⟨

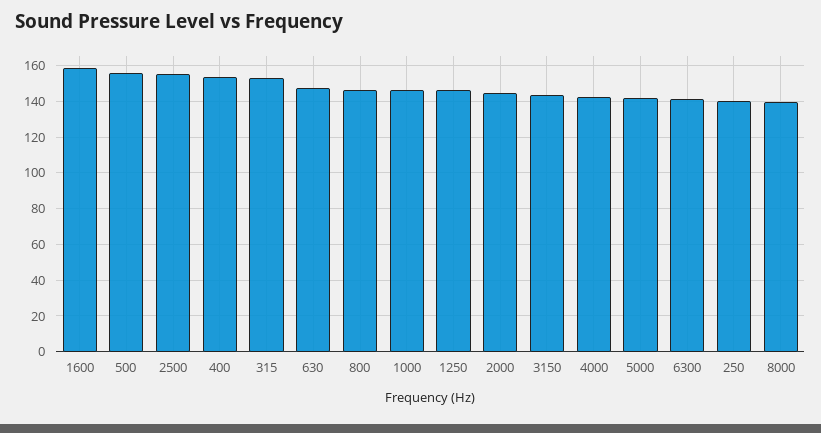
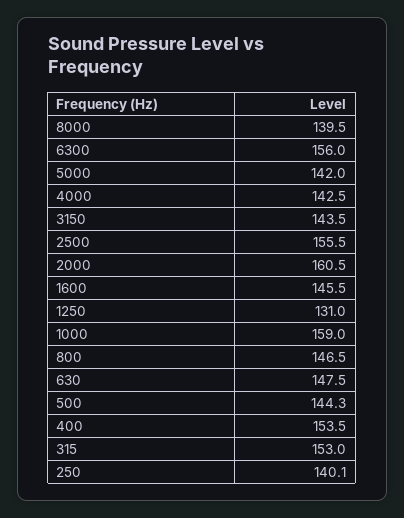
  {
-   "1600": 160,
+   "1600": 145.5,
-   "500": 155,
+   "500": 144.3,
    "2500": 155.5,
    "400": 153.5,
    "315": 153,
    "630": 147.5,
    "800": 146.5,
-   "1000": 145,
+   "1000": 159,
-   "1250": 145,
+   "1250": 131,
-   "2000": 145,
+   "2000": 160.5,
    "3150": 143.5,
    "4000": 142.5,
    "5000": 142,
-   "6300": 140,
+   "6300": 156,
    "250": 140.1,
    "8000": 139.5
  }

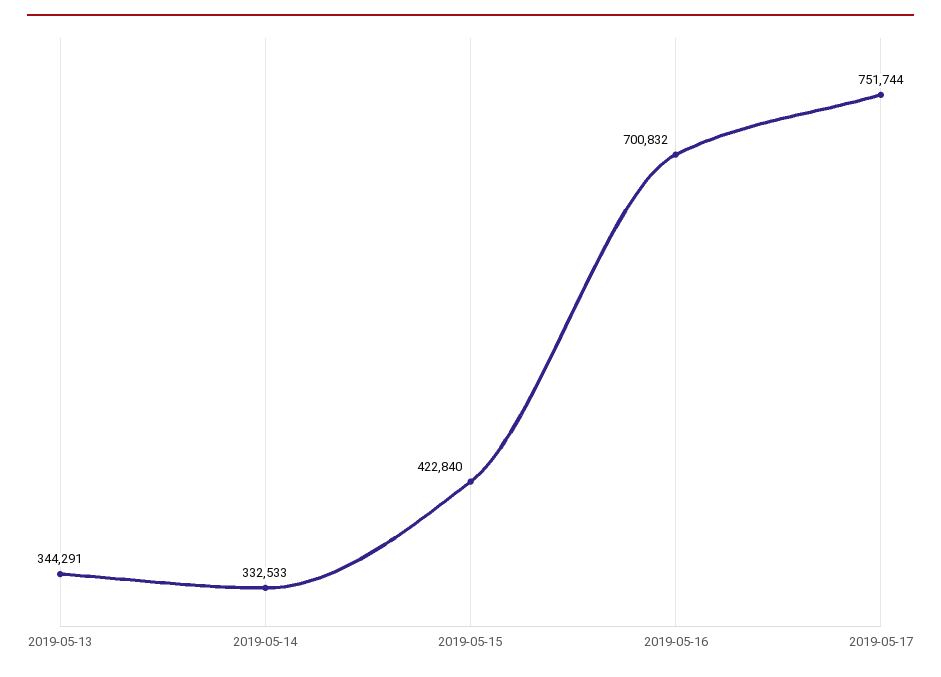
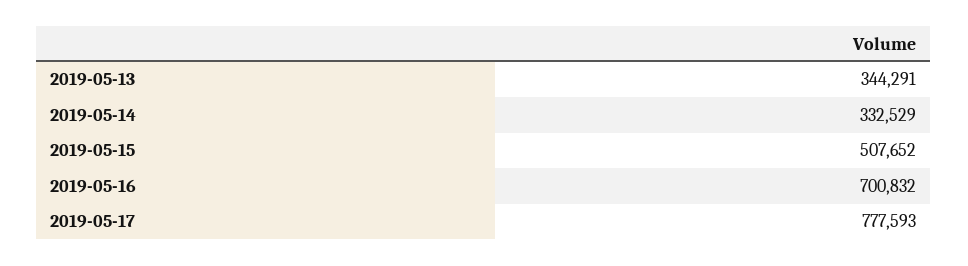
  {
    "2019-05-13": 344291,
-   "2019-05-14": 332533,
+   "2019-05-14": 332529,
-   "2019-05-15": 422840,
+   "2019-05-15": 507652,
    "2019-05-16": 700832,
-   "2019-05-17": 751744
+   "2019-05-17": 777593
  }

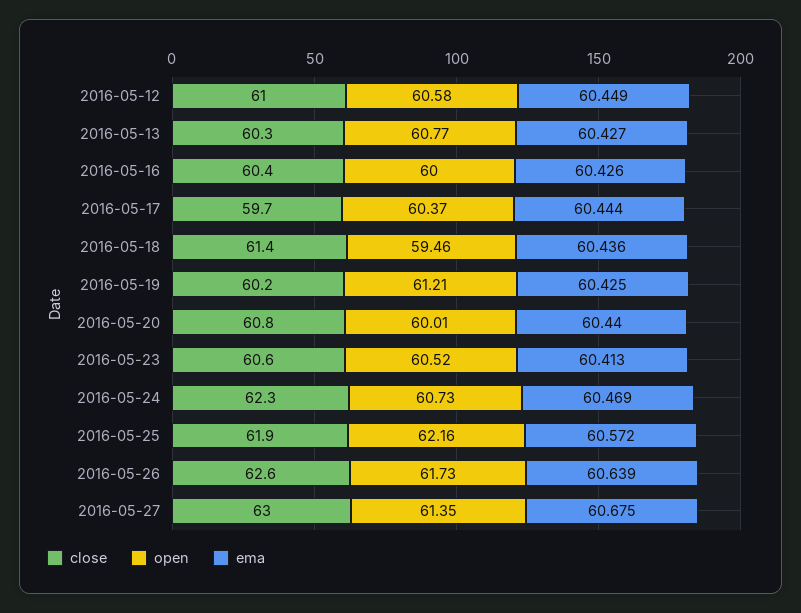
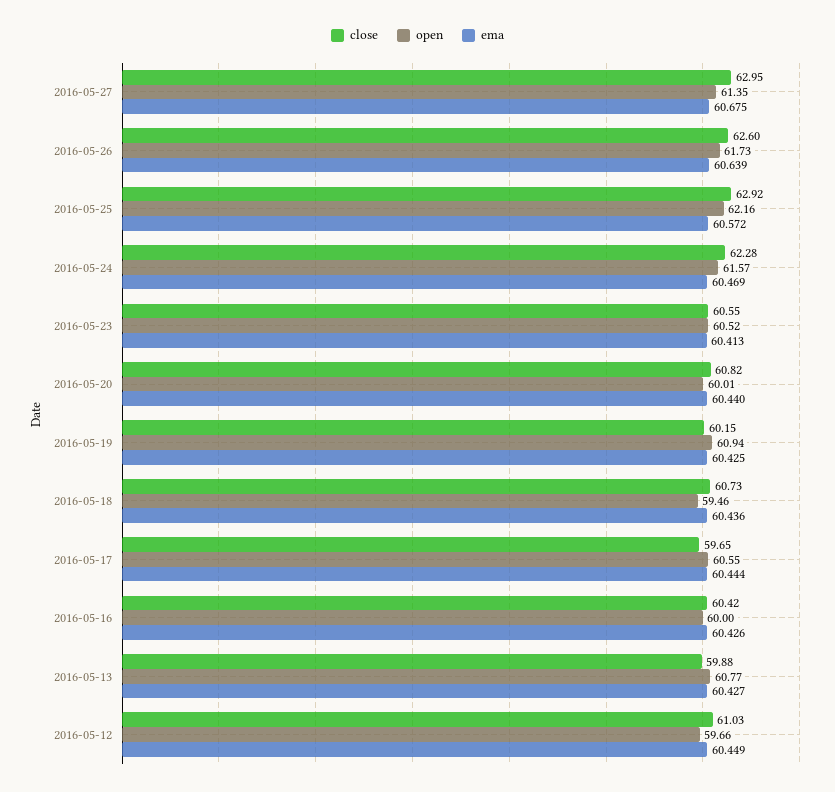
  {
    "close": {
      "2016-05-12": 61.03,
-     "2016-05-13": 60.3,
+     "2016-05-13": 59.88,
      "2016-05-16": 60.42,
      "2016-05-17": 59.65,
-     "2016-05-18": 61.4,
+     "2016-05-18": 60.73,
      "2016-05-19": 60.15,
      "2016-05-20": 60.82,
      "2016-05-23": 60.55,
      "2016-05-24": 62.28,
-     "2016-05-25": 61.9,
+     "2016-05-25": 62.92,
      "2016-05-26": 62.6,
      "2016-05-27": 62.95
    },
    "open": {
-     "2016-05-12": 60.58,
+     "2016-05-12": 59.66,
      "2016-05-13": 60.77,
      "2016-05-16": 60,
-     "2016-05-17": 60.37,
+     "2016-05-17": 60.55,
      "2016-05-18": 59.46,
-     "2016-05-19": 61.21,
+     "2016-05-19": 60.94,
      "2016-05-20": 60.01,
      "2016-05-23": 60.52,
-     "2016-05-24": 60.73,
+     "2016-05-24": 61.57,
      "2016-05-25": 62.16,
      "2016-05-26": 61.73,
      "2016-05-27": 61.35
    },
    "ema": {
      "2016-05-12": 60.449,
      "2016-05-13": 60.427,
      "2016-05-16": 60.426,
      "2016-05-17": 60.444,
      "2016-05-18": 60.436,
      "2016-05-19": 60.425,
      "2016-05-20": 60.44,
      "2016-05-23": 60.413,
      "2016-05-24": 60.469,
      "2016-05-25": 60.572,
      "2016-05-26": 60.639,
      "2016-05-27": 60.675
    }
  }

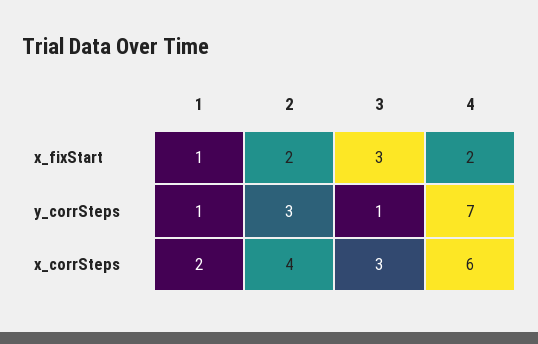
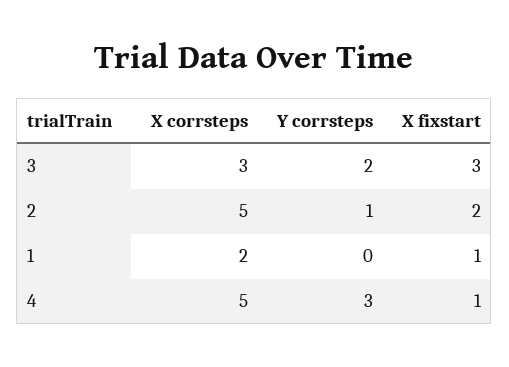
  {
    "1": {
      "x_fixStart": 1,
-     "y_corrSteps": 1,
+     "y_corrSteps": 0,
      "x_corrSteps": 2
    },
    "2": {
      "x_fixStart": 2,
-     "y_corrSteps": 3,
+     "y_corrSteps": 1,
-     "x_corrSteps": 4
+     "x_corrSteps": 5
    },
    "3": {
      "x_fixStart": 3,
-     "y_corrSteps": 1,
+     "y_corrSteps": 2,
      "x_corrSteps": 3
    },
    "4": {
-     "x_fixStart": 2,
+     "x_fixStart": 1,
-     "y_corrSteps": 7,
+     "y_corrSteps": 3,
-     "x_corrSteps": 6
+     "x_corrSteps": 5
    }
  }

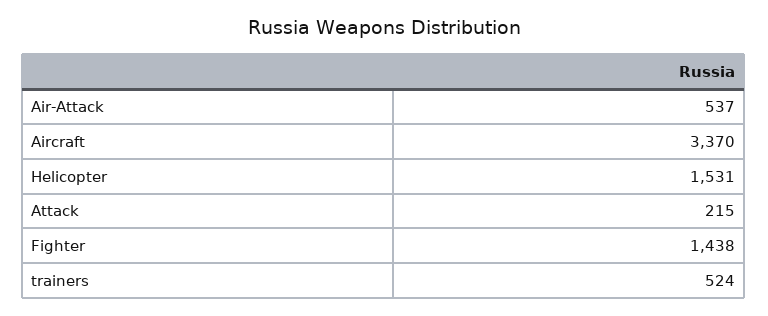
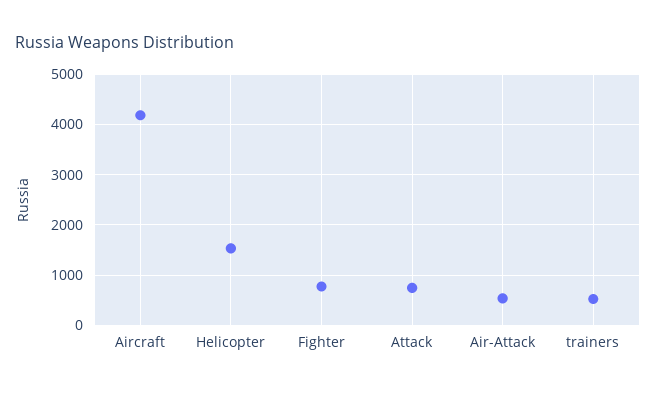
  {
    "Air-Attack": 537,
-   "Aircraft": 3370,
+   "Aircraft": 4200,
    "Helicopter": 1531,
-   "Attack": 215,
+   "Attack": 800,
-   "Fighter": 1438,
+   "Fighter": 800,
    "trainers": 524
  }

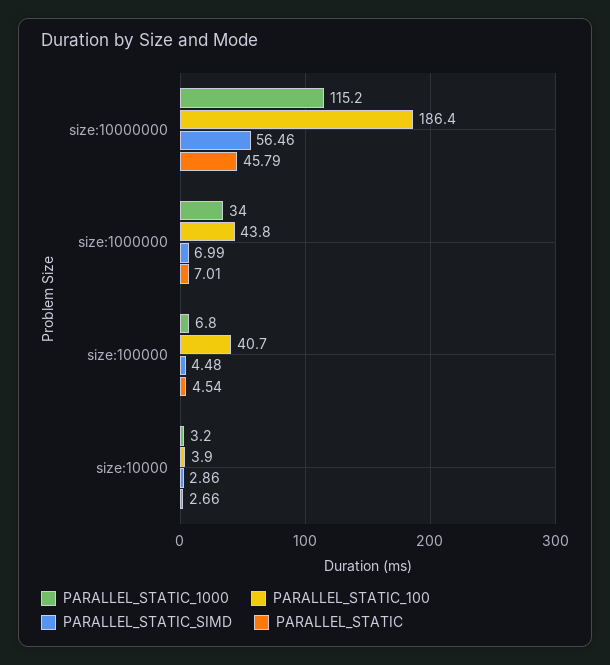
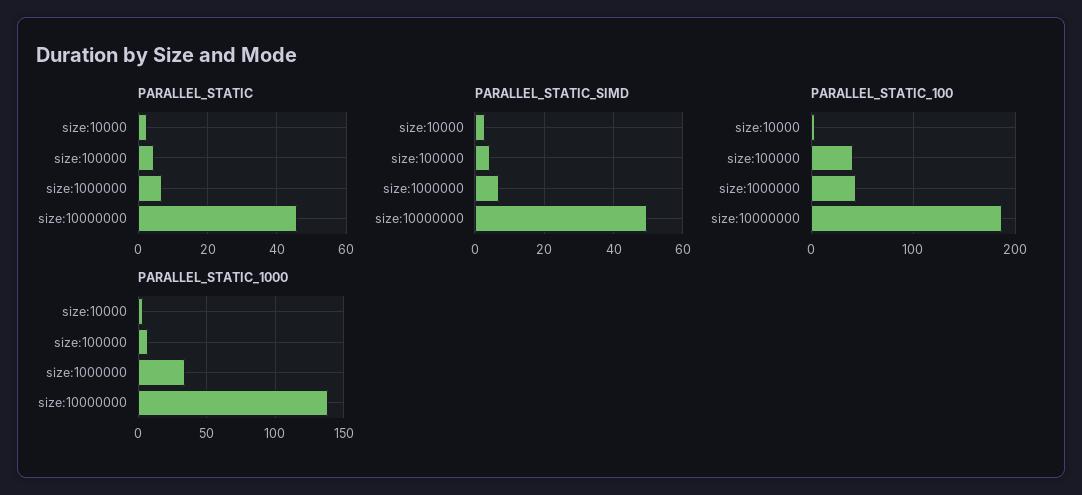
  {
    "PARALLEL_STATIC_1000": {
-     "size:10000000": 115.2,
+     "size:10000000": 140,
      "size:1000000": 34,
      "size:100000": 6.8,
      "size:10000": 3.2
    },
    "PARALLEL_STATIC_100": {
      "size:10000000": 186.4,
      "size:1000000": 43.8,
      "size:100000": 40.7,
      "size:10000": 3.9
    },
    "PARALLEL_STATIC_SIMD": {
-     "size:10000000": 56.46,
+     "size:10000000": 50,
      "size:1000000": 6.99,
      "size:100000": 4.48,
      "size:10000": 2.86
    },
    "PARALLEL_STATIC": {
      "size:10000000": 45.79,
      "size:1000000": 7.01,
      "size:100000": 4.54,
      "size:10000": 2.66
    }
  }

⟩

*What is required*.
Where an entry contains an image, drop the image and copy everything else word for word.

*Output of the task*.
  {
-   "1600": 160,
+   "1600": 145.5,
-   "500": 155,
+   "500": 144.3,
    "2500": 155.5,
    "400": 153.5,
    "315": 153,
    "630": 147.5,
    "800": 146.5,
-   "1000": 145,
+   "1000": 159,
-   "1250": 145,
+   "1250": 131,
-   "2000": 145,
+   "2000": 160.5,
    "3150": 143.5,
    "4000": 142.5,
    "5000": 142,
-   "6300": 140,
+   "6300": 156,
    "250": 140.1,
    "8000": 139.5
  }

  {
    "2019-05-13": 344291,
-   "2019-05-14": 332533,
+   "2019-05-14": 332529,
-   "2019-05-15": 422840,
+   "2019-05-15": 507652,
    "2019-05-16": 700832,
-   "2019-05-17": 751744
+   "2019-05-17": 777593
  }

  {
    "close": {
      "2016-05-12": 61.03,
-     "2016-05-13": 60.3,
+     "2016-05-13": 59.88,
      "2016-05-16": 60.42,
      "2016-05-17": 59.65,
-     "2016-05-18": 61.4,
+     "2016-05-18": 60.73,
      "2016-05-19": 60.15,
      "2016-05-20": 60.82,
      "2016-05-23": 60.55,
      "2016-05-24": 62.28,
-     "2016-05-25": 61.9,
+     "2016-05-25": 62.92,
      "2016-05-26": 62.6,
      "2016-05-27": 62.95
    },
    "open": {
-     "2016-05-12": 60.58,
+     "2016-05-12": 59.66,
      "2016-05-13": 60.77,
      "2016-05-16": 60,
-     "2016-05-17": 60.37,
+     "2016-05-17": 60.55,
      "2016-05-18": 59.46,
-     "2016-05-19": 61.21,
+     "2016-05-19": 60.94,
      "2016-05-20": 60.01,
      "2016-05-23": 60.52,
-     "2016-05-24": 60.73,
+     "2016-05-24": 61.57,
      "2016-05-25": 62.16,
      "2016-05-26": 61.73,
      "2016-05-27": 61.35
    },
    "ema": {
      "2016-05-12": 60.449,
      "2016-05-13": 60.427,
      "2016-05-16": 60.426,
      "2016-05-17": 60.444,
      "2016-05-18": 60.436,
      "2016-05-19": 60.425,
      "2016-05-20": 60.44,
      "2016-05-23": 60.413,
      "2016-05-24": 60.469,
      "2016-05-25": 60.572,
      "2016-05-26": 60.639,
      "2016-05-27": 60.675
    }
  }

  {
    "1": {
      "x_fixStart": 1,
-     "y_corrSteps": 1,
+     "y_corrSteps": 0,
      "x_corrSteps": 2
    },
    "2": {
      "x_fixStart": 2,
-     "y_corrSteps": 3,
+     "y_corrSteps": 1,
-     "x_corrSteps": 4
+     "x_corrSteps": 5
    },
    "3": {
      "x_fixStart": 3,
-     "y_corrSteps": 1,
+     "y_corrSteps": 2,
      "x_corrSteps": 3
    },
    "4": {
-     "x_fixStart": 2,
+     "x_fixStart": 1,
-     "y_corrSteps": 7,
+     "y_corrSteps": 3,
-     "x_corrSteps": 6
+     "x_corrSteps": 5
    }
  }

  {
    "Air-Attack": 537,
-   "Aircraft": 3370,
+   "Aircraft": 4200,
    "Helicopter": 1531,
-   "Attack": 215,
+   "Attack": 800,
-   "Fighter": 1438,
+   "Fighter": 800,
    "trainers": 524
  }

  {
    "PARALLEL_STATIC_1000": {
-     "size:10000000": 115.2,
+     "size:10000000": 140,
      "size:1000000": 34,
      "size:100000": 6.8,
      "size:10000": 3.2
    },
    "PARALLEL_STATIC_100": {
      "size:10000000": 186.4,
      "size:1000000": 43.8,
      "size:100000": 40.7,
      "size:10000": 3.9
    },
    "PARALLEL_STATIC_SIMD": {
-     "size:10000000": 56.46,
+     "size:10000000": 50,
      "size:1000000": 6.99,
      "size:100000": 4.48,
      "size:10000": 2.86
    },
    "PARALLEL_STATIC": {
      "size:10000000": 45.79,
      "size:1000000": 7.01,
      "size:100000": 4.54,
      "size:10000": 2.66
    }
  }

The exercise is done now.